→ WRITTEN TASKS:
1: Reproduce the entries that come after the speech excerpt precisely as they appear, and omit the pictures from your copy.
2: Carry on the speech about Senator McCain's economic record, starting right after its final sentence.

→ TEXT PROVIDED:
※ ※ ※
The truth is, on issue after issue that would make a difference in your lives – on health care and education and the economy – Senator McCain has been anything but independent. He said that our economy has made "great progress" under this President. He said that the fundamentals of the economy are strong. And when one of his chief advisors – the man who wrote his economic plan – was talking about the anxiety Americans are feeling, he said that we were just suffering from a "mental recession," and that we've become, and I quote, "a nation of whiners."
A nation of whiners? Tell that to the proud auto workers at a Michigan plant who, after they found out it was closing, kept showing up every day and working as hard as ever, because they knew there were people who counted on the brakes that they made. Tell that to the military families who shoulder their burdens silently as they watch their loved ones leave for their third or fourth or fifth tour of duty. These are not whiners. They work hard and give back and keep going without complaint. These are the Americans that I know.
Now, I don't believe that Senator McCain doesn't care what's going on in the lives of Americans. I just think he doesn't know. Why else would he define middle-class as someone making under five million dollars a year? How else could he propose hundreds of billions in tax breaks for big corporations and oil companies but not one penny of tax relief to more than one hundred million Americans? How else could he offer a health care plan that would actually tax people's benefits, or an education plan that would do nothing to help families pay for college, or a plan that would privatize Social Security and gamble your retirement?
It's not because John McCain doesn't care. It's because John McCain doesn't get it.
For over two decades, he's subscribed to that old, discredited Republican philosophy – give more and more to those with the most and hope that prosperity trickles down to everyone else. In Washington, they call this the Ownership Society, but what it really means is – you're on your own. Out of work? Tough luck. No health care? The market will fix it. Born into poverty? Pull yourself up by your own bootstraps – even if you don't have boots. You're on your own.
※ ※ ※
→ RECORDS PROVIDED:
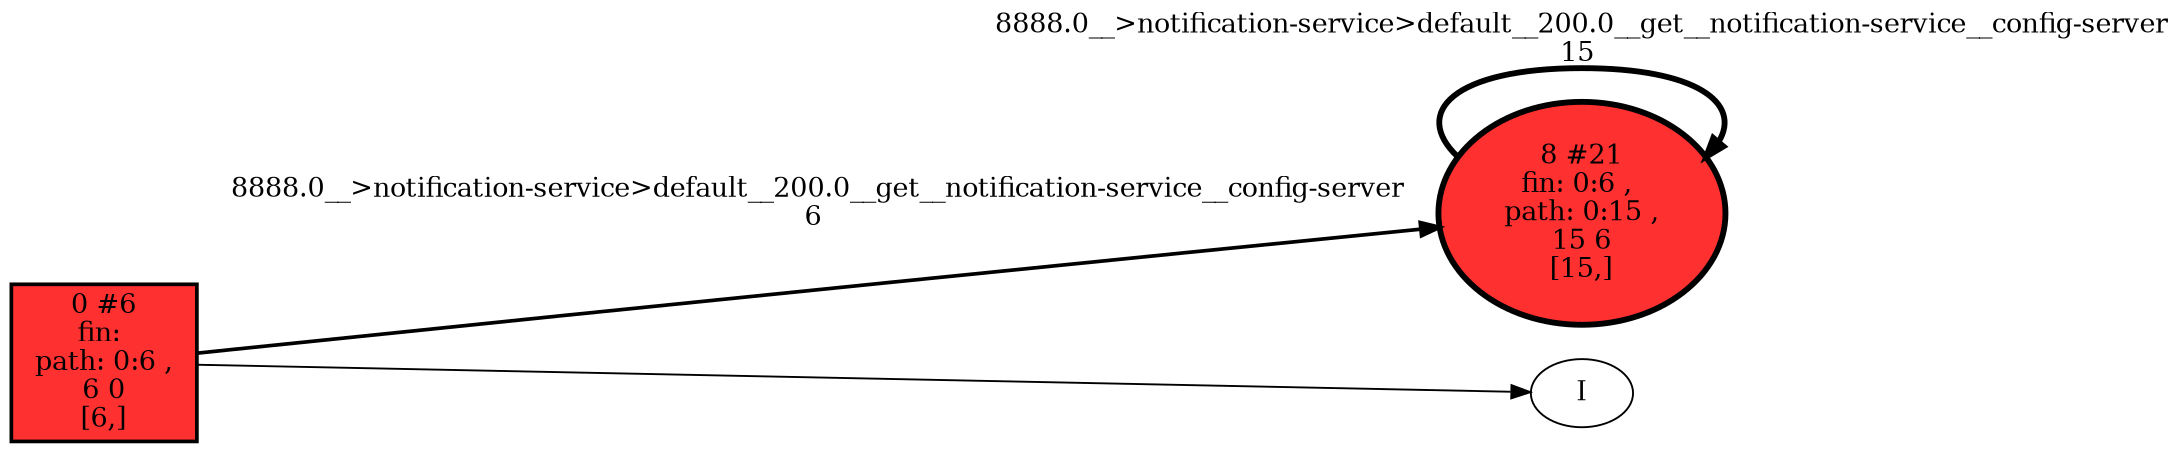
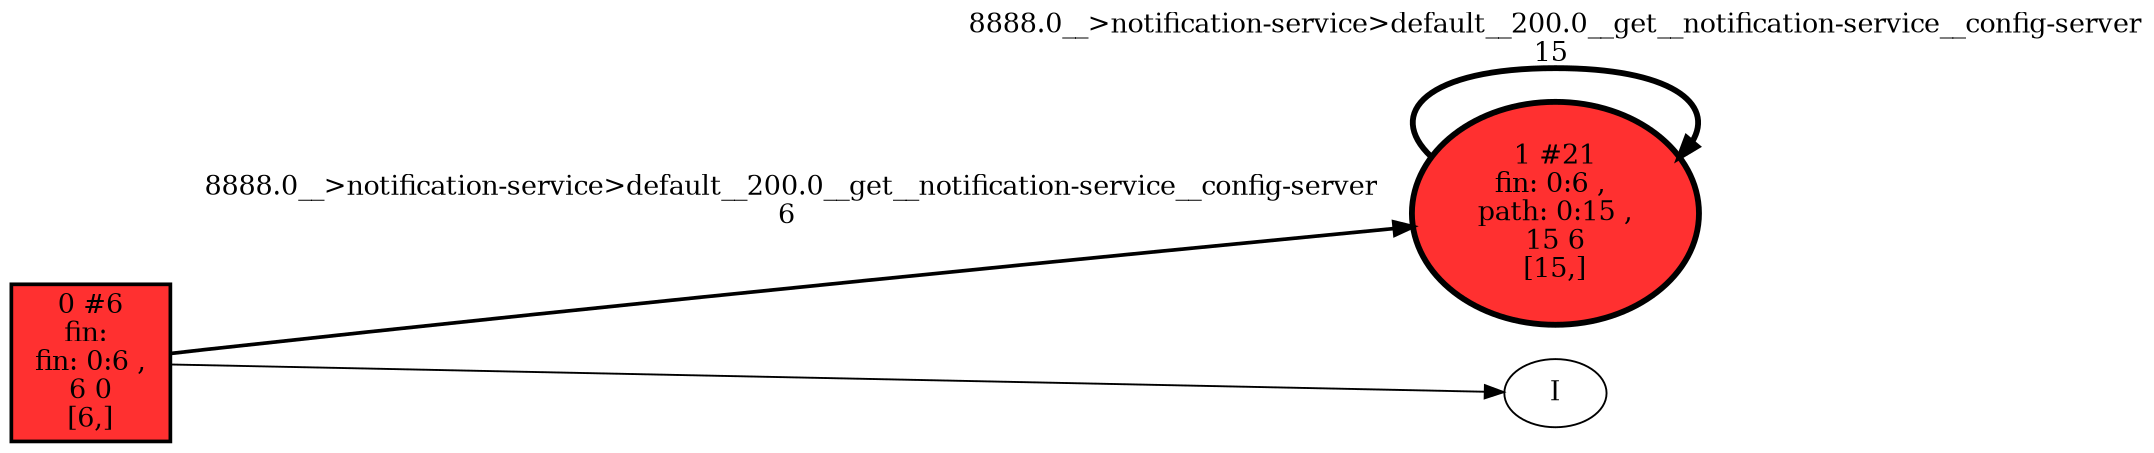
  digraph {
    rankdir=LR
    node [fillcolor=firebrick1 style=filled]
-   n1 [height=1.08042 label="0 #6\nfin: \n path: 0:6 , \n6 0\n[6,]" penwidth=1.94591 shape=box width=1.08042]
-   n2 [height=1.4088 label="8 #21\nfin: 0:6 , \n path: 0:15 , \n15 6\n[15,]" penwidth=3.09104 width=1.4088]
+   n1 [height=1.08042 label="0 #6\nfin: \n fin: 0:6 , \n6 0\n[6,]" penwidth=1.94591 shape=box width=1.08042]
+   n2 [height=1.4088 label="1 #21\nfin: 0:6 , \n path: 0:15 , \n15 6\n[15,]" penwidth=3.09104 width=1.4088]
    I [fillcolor="" style=""]
    n1 -> n2 [label="8888.0__>notification-service>default__200.0__get__notification-service__config-server\n6 " penwidth=1.94591]
    n1 -> I
    n2 -> n2 [label="8888.0__>notification-service>default__200.0__get__notification-service__config-server\n15 " penwidth=3.09104]
  }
※ ※ ※
→ ANSWERS TO THE TASKS:
1:
  digraph {
    rankdir=LR
    node [fillcolor=firebrick1 style=filled]
-   n1 [height=1.08042 label="0 #6\nfin: \n path: 0:6 , \n6 0\n[6,]" penwidth=1.94591 shape=box width=1.08042]
-   n2 [height=1.4088 label="8 #21\nfin: 0:6 , \n path: 0:15 , \n15 6\n[15,]" penwidth=3.09104 width=1.4088]
+   n1 [height=1.08042 label="0 #6\nfin: \n fin: 0:6 , \n6 0\n[6,]" penwidth=1.94591 shape=box width=1.08042]
+   n2 [height=1.4088 label="1 #21\nfin: 0:6 , \n path: 0:15 , \n15 6\n[15,]" penwidth=3.09104 width=1.4088]
    I [fillcolor="" style=""]
    n1 -> n2 [label="8888.0__>notification-service>default__200.0__get__notification-service__config-server\n6 " penwidth=1.94591]
    n1 -> I
    n2 -> n2 [label="8888.0__>notification-service>default__200.0__get__notification-service__config-server\n15 " penwidth=3.09104]
  }

2:
Well it's time for them to own their failure. It's time for us to change America.
You see, we Democrats have a very different measure of what constitutes progress in this country.
We measure progress by how many people can find a job that pays the mortgage; whether you can put a little extra money away at the end of each month so you can someday watch your child receive her college diploma. We measure progress in the 23 million new jobs that were created when Bill Clinton was President – when the average American family saw its income go up $7,500 instead of down $2,000 like it has under George Bush.
We measure the strength of our economy not by the number of billionaires we have or the profits of the Fortune 500, but by whether someone with a good idea can take a risk and start a new business, or whether the waitress who lives on tips can take a day off to look after a sick kid without losing her job – an economy that honors the dignity of work.
The fundamentals we use to measure economic strength are whether we are living up to that fundamental promise that has made this country great – a promise that is the only reason I am standing here tonight.
Because in the faces of those young veterans who come back from Iraq and Afghanistan, I see my grandfather, who signed up after Pearl Harbor, marched in Patton's Army, and was rewarded by a grateful nation with the chance to go to college on the GI Bill.
In the face of that young student who sleeps just three hours before working the night shift, I think about my mom, who raised my sister and me on her own while she worked and earned her degree; who once turned to food stamps but was still able to send us to the best schools in the country with the help of student loans and scholarships.
When I listen to another worker tell me that his factory has shut down, I remember all those men and women on the South Side of Chicago who I stood by and fought for two decades ago after the local steel plant closed.
And when I hear a woman talk about the difficulties of starting her own business, I think about my grandmother, who worked her way up from the secretarial pool to middle-management, despite years of being passed over for promotions because she was a woman. She's the one who taught me about hard work. She's the one who put off buying a new car or a new dress for herself so that I could have a better life. She poured everything she had into me. And although she can no longer travel, I know that she's watching tonight, and that tonight is her night as well.
I don't know what kind of lives John McCain thinks that celebrities lead, but this has been mine. These are my heroes. Theirs are the stories that shaped me. And it is on their behalf that I intend to win this election and keep our promise alive as President of the United States.
What is that promise? It's a promise that says each of us has the freedom to make of our own lives what we will, but that we also have the obligation to treat each other with dignity and respect.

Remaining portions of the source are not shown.